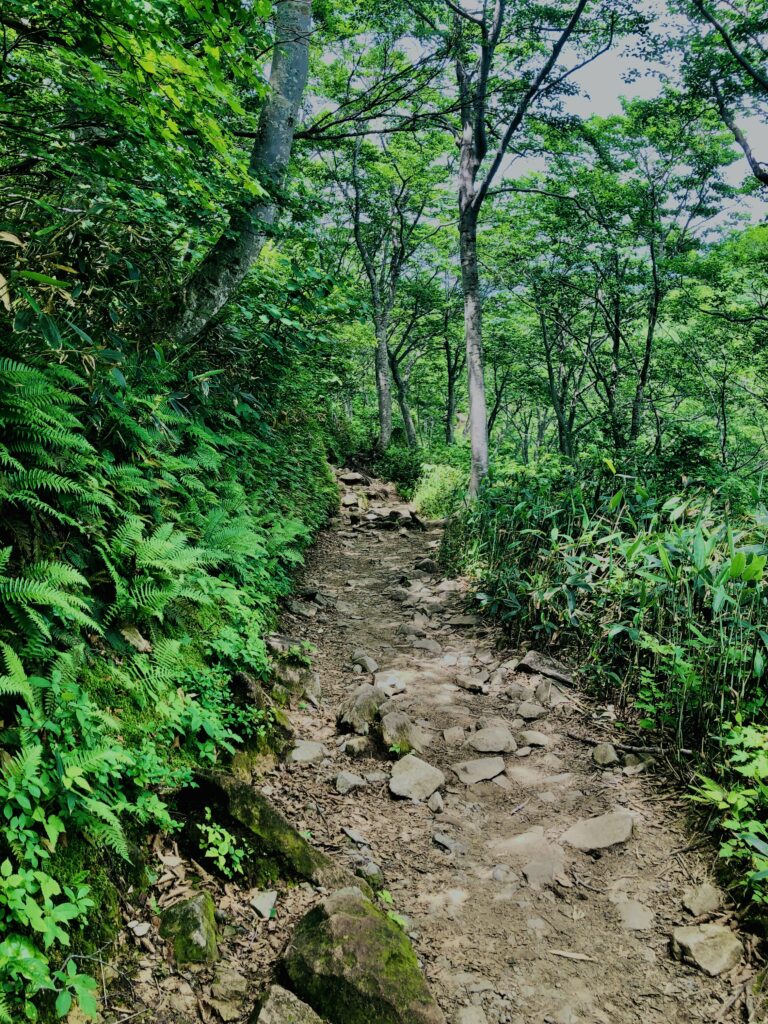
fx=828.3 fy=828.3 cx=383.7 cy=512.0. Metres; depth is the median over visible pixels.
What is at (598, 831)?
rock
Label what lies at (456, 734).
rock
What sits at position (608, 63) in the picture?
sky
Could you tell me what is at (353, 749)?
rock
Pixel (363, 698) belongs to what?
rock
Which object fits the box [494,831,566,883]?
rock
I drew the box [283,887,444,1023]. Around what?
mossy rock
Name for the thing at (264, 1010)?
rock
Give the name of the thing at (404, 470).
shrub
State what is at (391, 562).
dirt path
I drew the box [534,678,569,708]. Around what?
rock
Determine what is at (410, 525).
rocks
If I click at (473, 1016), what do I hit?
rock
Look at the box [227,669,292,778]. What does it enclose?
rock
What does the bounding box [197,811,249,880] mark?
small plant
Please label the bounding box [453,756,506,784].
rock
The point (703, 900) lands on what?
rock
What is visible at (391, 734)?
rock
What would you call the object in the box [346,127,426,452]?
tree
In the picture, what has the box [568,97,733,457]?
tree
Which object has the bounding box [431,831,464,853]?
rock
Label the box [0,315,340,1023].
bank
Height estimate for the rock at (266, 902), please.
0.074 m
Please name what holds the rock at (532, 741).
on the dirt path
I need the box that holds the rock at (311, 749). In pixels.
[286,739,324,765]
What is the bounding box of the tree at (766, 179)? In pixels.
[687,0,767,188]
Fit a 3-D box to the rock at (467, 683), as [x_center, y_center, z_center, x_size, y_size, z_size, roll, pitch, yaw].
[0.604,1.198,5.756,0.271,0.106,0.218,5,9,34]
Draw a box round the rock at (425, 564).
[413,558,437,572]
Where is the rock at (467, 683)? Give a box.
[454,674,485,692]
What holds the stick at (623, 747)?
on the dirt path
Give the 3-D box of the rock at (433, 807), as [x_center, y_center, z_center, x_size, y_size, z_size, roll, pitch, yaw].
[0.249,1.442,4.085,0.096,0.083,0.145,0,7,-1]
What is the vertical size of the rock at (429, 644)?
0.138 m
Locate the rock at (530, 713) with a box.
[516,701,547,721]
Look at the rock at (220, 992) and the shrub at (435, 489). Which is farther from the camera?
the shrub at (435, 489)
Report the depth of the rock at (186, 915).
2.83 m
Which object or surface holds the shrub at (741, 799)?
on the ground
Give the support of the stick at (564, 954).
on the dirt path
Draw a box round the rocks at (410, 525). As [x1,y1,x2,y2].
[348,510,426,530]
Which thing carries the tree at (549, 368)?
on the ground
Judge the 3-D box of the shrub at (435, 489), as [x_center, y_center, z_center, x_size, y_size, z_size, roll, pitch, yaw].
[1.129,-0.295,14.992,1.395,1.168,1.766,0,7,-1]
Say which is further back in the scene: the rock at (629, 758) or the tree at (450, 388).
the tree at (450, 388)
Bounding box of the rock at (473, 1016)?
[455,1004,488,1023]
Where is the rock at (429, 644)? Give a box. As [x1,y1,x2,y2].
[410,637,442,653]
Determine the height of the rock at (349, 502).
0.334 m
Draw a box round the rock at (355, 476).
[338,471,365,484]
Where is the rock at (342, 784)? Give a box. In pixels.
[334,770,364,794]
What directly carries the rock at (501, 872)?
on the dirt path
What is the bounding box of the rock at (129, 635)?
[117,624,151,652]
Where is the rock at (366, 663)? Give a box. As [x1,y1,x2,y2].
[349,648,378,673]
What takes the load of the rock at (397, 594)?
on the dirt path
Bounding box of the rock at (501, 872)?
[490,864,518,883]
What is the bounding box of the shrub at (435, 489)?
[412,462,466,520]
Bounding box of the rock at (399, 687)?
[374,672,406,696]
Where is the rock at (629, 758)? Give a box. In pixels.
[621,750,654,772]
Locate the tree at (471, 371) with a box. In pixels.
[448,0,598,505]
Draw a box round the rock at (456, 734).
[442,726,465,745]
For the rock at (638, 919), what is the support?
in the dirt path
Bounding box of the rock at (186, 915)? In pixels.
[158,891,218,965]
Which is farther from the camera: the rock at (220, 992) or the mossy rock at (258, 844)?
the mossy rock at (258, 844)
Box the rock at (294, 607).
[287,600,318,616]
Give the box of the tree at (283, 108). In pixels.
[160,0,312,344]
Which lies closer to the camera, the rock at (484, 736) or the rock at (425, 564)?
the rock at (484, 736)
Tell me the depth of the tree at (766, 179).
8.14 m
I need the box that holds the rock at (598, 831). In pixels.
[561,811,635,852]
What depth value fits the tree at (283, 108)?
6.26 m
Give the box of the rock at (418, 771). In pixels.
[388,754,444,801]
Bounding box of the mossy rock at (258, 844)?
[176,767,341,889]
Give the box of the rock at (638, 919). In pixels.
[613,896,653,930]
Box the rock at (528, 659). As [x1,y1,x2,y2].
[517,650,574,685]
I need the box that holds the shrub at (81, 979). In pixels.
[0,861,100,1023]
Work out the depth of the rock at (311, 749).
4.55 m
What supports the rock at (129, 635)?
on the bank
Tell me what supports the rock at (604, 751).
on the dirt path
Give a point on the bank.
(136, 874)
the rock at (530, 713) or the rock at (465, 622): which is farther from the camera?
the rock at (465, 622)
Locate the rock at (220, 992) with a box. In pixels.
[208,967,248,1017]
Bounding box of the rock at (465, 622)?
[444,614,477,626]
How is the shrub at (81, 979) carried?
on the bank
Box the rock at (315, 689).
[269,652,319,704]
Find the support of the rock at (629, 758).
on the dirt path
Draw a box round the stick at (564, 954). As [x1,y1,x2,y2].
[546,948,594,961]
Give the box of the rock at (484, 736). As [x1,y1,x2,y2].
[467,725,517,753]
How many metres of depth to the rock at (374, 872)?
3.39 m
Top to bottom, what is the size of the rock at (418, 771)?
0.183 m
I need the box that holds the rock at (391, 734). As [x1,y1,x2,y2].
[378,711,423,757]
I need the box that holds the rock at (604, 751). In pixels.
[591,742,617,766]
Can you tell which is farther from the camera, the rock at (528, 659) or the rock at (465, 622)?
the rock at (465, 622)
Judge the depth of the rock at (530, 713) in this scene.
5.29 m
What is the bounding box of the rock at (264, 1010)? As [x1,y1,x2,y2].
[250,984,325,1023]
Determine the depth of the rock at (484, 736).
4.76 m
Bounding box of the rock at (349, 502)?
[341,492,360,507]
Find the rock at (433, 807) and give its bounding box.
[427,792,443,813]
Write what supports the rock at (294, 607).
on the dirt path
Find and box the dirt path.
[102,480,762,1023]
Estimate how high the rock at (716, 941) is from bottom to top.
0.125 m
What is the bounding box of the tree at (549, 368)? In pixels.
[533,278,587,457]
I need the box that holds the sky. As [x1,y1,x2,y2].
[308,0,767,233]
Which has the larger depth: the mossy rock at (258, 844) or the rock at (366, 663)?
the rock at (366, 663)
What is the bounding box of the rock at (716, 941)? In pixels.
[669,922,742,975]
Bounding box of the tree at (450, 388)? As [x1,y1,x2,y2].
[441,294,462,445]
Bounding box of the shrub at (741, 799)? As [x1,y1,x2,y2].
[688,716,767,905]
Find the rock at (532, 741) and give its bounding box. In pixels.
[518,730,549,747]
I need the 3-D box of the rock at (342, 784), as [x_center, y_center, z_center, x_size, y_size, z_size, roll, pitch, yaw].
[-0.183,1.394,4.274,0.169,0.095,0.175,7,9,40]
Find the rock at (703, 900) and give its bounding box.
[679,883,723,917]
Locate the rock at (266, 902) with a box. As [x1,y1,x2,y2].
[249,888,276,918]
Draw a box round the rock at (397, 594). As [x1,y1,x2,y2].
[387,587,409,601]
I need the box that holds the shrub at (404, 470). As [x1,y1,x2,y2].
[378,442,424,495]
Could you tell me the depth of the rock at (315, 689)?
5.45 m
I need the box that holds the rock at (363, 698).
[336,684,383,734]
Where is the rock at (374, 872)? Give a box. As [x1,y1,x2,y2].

> **REQUIREMENT**:
Each line from the one containing "Could you tell me the" down to the final line of the listing must appear in the answer exactly as written, and no other line may.

> **REPLY TO THE TASK**:
Could you tell me the depth of the rock at (315, 689)?
5.45 m
I need the box that holds the rock at (363, 698).
[336,684,383,734]
Where is the rock at (374, 872)? Give a box. As [x1,y1,x2,y2].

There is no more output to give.